| YOUR INSTRUCTIONS |
If a line of the records contains the string "Vmin", copy it out.

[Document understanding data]
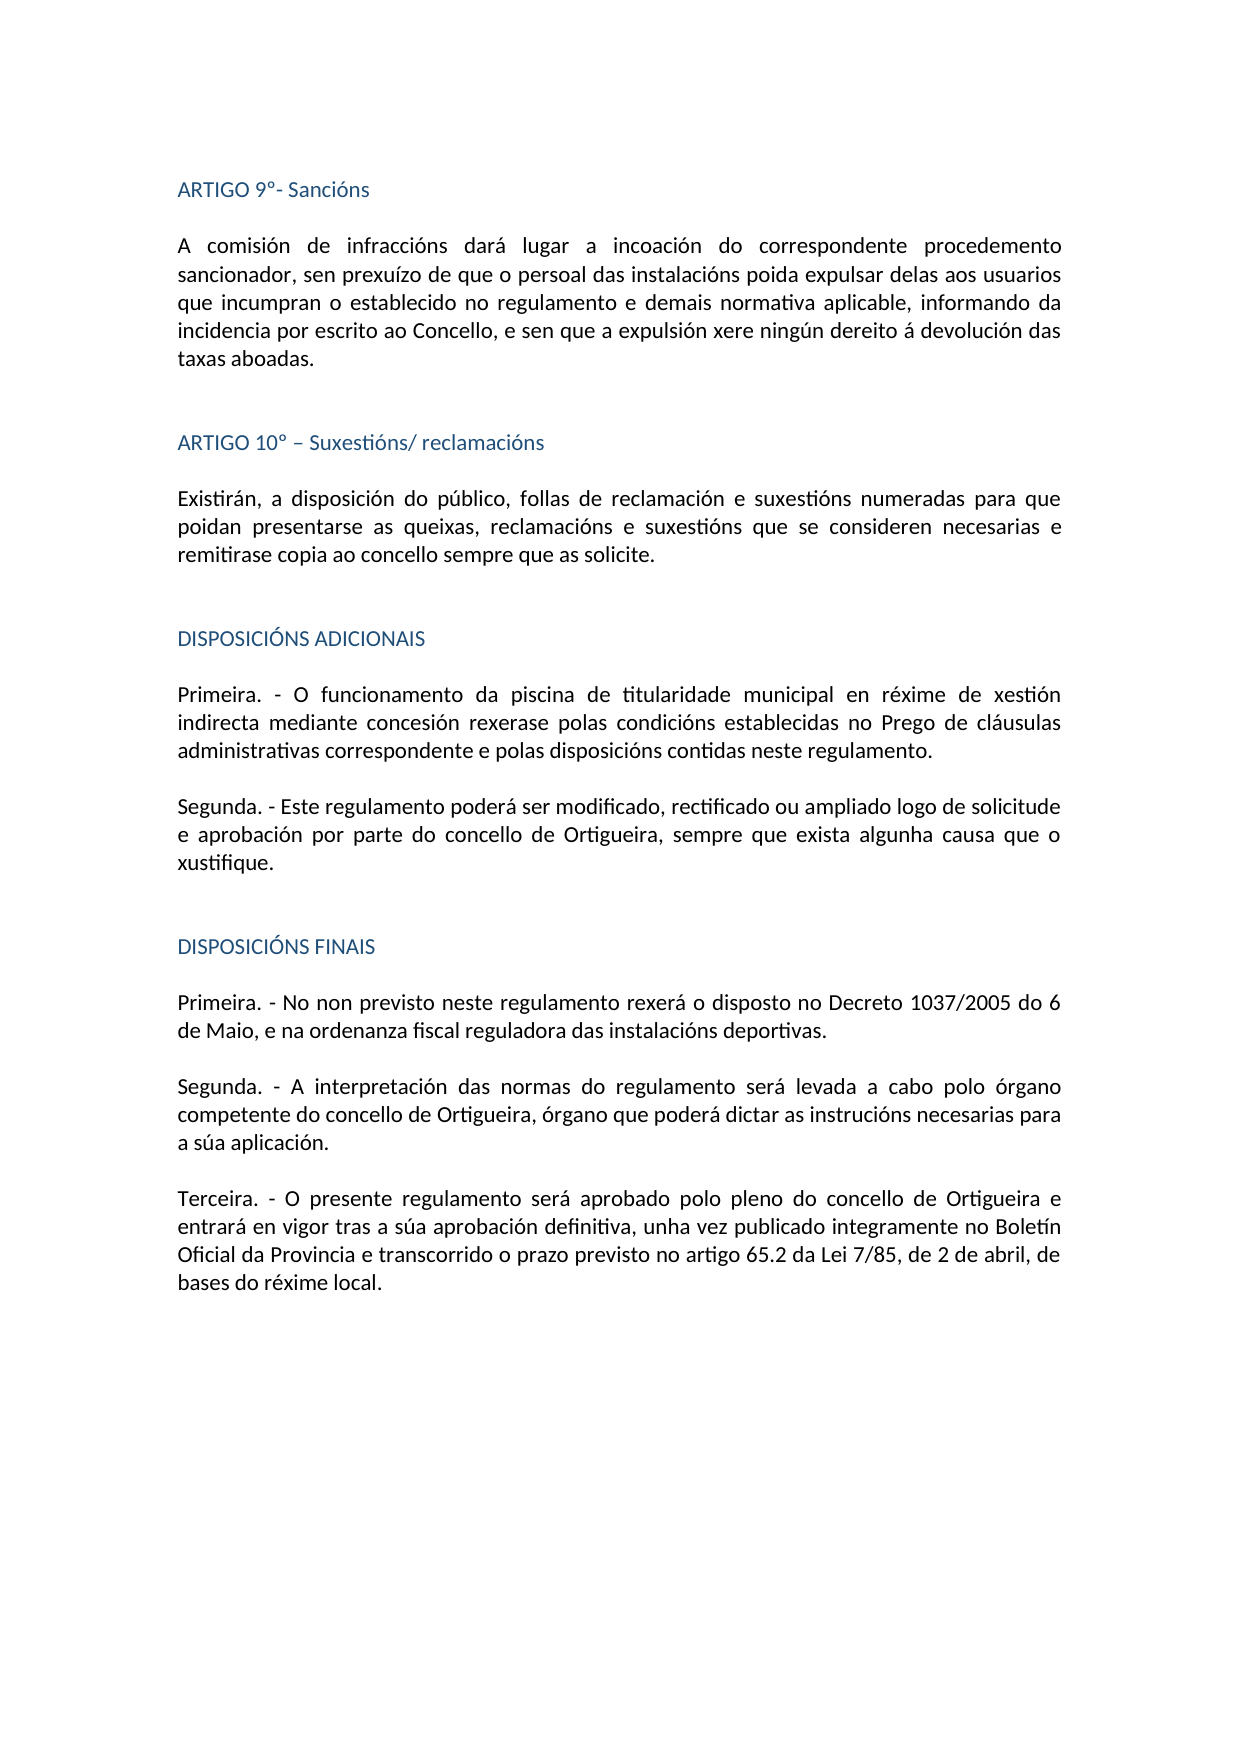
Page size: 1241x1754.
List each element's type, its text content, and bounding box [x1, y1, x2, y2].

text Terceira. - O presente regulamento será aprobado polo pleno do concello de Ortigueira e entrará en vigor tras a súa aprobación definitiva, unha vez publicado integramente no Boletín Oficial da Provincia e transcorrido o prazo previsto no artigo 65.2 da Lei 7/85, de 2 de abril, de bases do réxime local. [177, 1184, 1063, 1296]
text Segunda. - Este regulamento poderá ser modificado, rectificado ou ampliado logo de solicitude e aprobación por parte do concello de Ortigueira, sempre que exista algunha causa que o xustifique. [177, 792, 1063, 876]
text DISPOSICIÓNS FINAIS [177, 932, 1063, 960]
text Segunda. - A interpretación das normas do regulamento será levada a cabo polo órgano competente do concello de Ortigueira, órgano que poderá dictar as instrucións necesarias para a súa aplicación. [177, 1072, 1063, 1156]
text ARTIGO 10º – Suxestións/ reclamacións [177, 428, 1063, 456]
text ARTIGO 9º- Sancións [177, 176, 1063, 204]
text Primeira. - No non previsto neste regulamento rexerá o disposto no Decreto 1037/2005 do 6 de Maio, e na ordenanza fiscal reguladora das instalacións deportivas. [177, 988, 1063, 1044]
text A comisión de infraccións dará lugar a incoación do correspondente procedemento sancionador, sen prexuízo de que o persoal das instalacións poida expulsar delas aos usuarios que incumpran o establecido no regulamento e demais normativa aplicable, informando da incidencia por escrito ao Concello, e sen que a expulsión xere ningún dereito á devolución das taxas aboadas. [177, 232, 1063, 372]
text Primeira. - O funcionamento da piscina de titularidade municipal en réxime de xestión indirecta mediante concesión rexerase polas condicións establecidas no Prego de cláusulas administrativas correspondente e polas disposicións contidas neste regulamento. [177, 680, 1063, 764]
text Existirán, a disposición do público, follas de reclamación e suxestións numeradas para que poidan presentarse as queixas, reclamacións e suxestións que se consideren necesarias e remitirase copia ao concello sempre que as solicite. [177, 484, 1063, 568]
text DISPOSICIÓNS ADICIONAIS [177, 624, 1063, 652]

---

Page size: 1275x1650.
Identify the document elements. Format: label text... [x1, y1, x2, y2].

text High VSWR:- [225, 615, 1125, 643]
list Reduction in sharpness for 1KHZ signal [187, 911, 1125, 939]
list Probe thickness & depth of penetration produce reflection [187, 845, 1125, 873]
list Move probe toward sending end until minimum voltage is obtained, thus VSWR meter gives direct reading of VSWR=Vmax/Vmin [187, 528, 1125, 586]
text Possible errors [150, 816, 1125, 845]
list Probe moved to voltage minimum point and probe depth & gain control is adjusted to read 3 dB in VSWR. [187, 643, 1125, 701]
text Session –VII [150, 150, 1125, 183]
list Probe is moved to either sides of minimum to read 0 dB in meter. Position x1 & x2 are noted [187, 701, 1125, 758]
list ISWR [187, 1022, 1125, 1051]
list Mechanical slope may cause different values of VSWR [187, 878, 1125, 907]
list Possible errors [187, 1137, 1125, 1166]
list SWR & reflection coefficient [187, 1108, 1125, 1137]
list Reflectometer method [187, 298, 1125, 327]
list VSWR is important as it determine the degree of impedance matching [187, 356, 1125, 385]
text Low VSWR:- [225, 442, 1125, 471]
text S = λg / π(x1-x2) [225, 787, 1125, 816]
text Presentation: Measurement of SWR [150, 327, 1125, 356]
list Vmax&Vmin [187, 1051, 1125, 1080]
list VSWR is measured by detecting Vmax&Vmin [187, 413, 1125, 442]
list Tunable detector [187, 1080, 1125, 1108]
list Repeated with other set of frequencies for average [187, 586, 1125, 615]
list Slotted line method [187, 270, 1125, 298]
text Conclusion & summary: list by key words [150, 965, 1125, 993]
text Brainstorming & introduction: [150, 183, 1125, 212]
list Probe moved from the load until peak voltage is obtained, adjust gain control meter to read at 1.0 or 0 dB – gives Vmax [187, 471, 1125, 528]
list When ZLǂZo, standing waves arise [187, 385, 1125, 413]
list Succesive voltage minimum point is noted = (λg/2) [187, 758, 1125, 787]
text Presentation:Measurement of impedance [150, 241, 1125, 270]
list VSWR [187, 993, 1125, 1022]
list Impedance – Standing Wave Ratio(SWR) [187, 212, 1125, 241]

| ANSWER SPACE |
list Move probe toward sending end until minimum voltage is obtained, thus VSWR meter gives direct reading of VSWR=Vmax/Vmin [187, 528, 1125, 586]
list Vmax&Vmin [187, 1051, 1125, 1080]
list VSWR is measured by detecting Vmax&Vmin [187, 413, 1125, 442]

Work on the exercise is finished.